──────── Record set ────────

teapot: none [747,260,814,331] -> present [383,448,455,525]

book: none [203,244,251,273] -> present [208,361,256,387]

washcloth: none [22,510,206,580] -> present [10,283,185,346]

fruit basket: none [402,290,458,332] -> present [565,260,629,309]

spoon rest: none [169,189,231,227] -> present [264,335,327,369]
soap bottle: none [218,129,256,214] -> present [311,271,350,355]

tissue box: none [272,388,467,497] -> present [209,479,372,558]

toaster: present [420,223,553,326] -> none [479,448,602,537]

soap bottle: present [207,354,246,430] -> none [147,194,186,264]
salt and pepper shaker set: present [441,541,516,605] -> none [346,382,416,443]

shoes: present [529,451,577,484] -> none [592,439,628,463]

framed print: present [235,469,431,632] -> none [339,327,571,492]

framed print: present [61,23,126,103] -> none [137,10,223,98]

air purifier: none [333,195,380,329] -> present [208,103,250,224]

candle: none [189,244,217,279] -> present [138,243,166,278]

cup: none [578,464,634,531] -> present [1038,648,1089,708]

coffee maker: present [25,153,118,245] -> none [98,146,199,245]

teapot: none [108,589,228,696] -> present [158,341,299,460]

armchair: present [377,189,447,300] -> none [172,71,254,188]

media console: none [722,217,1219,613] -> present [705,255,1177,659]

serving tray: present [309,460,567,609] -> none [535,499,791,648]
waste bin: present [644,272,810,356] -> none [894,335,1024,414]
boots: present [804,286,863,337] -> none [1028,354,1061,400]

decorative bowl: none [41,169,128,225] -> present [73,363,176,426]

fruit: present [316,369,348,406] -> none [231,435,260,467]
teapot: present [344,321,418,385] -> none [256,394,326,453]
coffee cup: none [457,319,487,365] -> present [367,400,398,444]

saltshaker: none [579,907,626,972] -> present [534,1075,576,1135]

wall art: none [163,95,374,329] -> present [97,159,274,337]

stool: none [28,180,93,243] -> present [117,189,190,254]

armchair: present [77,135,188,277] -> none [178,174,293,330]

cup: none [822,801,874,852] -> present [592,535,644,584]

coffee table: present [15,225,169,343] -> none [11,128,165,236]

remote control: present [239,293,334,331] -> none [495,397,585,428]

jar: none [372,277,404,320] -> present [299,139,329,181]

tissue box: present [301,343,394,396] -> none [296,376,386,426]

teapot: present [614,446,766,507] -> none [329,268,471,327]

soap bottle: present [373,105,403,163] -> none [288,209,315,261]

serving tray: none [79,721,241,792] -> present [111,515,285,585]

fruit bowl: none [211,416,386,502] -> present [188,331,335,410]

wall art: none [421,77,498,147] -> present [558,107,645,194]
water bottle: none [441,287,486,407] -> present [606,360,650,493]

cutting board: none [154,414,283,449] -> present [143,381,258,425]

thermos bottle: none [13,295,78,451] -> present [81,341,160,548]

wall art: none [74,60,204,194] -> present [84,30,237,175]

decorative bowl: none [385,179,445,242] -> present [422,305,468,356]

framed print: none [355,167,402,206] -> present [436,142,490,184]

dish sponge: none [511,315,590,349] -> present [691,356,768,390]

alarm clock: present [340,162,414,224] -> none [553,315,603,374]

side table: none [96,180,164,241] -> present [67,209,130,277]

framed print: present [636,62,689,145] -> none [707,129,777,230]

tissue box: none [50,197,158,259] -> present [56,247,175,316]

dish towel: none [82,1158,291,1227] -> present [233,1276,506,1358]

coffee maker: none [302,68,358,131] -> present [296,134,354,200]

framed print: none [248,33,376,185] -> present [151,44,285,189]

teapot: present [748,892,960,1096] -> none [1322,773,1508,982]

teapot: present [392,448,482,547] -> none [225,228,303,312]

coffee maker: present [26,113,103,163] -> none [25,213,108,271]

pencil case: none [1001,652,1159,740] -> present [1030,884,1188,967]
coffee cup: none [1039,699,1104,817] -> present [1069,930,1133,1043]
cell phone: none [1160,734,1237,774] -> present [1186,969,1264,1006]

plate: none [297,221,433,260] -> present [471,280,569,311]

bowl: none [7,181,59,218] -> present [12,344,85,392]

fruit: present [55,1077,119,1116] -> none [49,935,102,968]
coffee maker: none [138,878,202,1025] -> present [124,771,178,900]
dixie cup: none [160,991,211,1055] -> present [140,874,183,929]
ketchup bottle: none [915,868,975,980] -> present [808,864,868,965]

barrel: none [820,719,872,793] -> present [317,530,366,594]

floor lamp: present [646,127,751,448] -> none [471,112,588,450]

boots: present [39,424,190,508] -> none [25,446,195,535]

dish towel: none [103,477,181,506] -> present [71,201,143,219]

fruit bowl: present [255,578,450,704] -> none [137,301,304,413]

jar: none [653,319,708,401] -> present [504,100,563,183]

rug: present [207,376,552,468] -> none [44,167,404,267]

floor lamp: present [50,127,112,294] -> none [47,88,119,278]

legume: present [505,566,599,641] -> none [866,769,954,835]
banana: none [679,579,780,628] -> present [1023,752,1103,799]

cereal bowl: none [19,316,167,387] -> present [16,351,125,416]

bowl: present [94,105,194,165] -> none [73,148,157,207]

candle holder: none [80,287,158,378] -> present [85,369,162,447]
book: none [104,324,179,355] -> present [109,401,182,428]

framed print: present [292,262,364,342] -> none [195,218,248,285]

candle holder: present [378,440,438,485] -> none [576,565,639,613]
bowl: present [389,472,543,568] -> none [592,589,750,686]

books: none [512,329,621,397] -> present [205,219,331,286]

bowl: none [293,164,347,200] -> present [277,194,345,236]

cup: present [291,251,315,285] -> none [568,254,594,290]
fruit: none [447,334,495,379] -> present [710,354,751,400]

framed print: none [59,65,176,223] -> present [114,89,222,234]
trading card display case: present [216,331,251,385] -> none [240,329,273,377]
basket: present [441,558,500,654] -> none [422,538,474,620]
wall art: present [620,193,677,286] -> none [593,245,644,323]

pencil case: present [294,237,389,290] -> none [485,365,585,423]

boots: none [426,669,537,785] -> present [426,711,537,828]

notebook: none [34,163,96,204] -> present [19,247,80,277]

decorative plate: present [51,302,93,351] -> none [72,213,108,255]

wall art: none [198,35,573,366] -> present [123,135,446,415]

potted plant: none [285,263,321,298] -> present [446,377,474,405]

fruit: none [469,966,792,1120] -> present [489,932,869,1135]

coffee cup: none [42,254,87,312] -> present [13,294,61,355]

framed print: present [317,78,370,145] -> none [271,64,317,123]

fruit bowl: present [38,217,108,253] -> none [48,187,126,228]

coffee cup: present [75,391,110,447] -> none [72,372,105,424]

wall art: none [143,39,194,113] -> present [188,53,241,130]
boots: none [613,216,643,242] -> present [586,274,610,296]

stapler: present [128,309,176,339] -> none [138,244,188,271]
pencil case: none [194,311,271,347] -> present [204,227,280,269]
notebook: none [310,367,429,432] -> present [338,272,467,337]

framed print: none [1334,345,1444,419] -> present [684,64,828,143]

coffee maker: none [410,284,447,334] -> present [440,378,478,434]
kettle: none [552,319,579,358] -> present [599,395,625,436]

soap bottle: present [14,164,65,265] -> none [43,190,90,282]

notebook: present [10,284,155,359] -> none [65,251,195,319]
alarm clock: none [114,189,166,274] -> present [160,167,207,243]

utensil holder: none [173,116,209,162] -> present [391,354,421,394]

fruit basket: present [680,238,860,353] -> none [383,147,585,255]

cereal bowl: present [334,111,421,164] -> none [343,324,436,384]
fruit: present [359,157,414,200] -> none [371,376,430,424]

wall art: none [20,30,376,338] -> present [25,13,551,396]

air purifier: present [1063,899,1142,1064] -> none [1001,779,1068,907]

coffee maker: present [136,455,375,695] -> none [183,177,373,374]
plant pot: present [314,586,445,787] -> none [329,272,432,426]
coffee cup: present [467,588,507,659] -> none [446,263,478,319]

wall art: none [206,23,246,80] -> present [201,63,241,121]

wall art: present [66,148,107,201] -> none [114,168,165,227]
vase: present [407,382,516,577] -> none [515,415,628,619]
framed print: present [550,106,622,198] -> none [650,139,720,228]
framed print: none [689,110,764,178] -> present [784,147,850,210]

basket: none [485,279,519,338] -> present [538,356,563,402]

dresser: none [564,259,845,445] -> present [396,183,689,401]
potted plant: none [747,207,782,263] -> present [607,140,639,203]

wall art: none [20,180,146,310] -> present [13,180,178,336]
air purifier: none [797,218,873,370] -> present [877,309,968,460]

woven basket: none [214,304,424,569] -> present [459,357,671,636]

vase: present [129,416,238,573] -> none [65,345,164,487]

────────

Exactly repeat the lines above, from the opening line through the one with "spoon rest: none", and include nothing else.

teapot: none [747,260,814,331] -> present [383,448,455,525]

book: none [203,244,251,273] -> present [208,361,256,387]

washcloth: none [22,510,206,580] -> present [10,283,185,346]

fruit basket: none [402,290,458,332] -> present [565,260,629,309]

spoon rest: none [169,189,231,227] -> present [264,335,327,369]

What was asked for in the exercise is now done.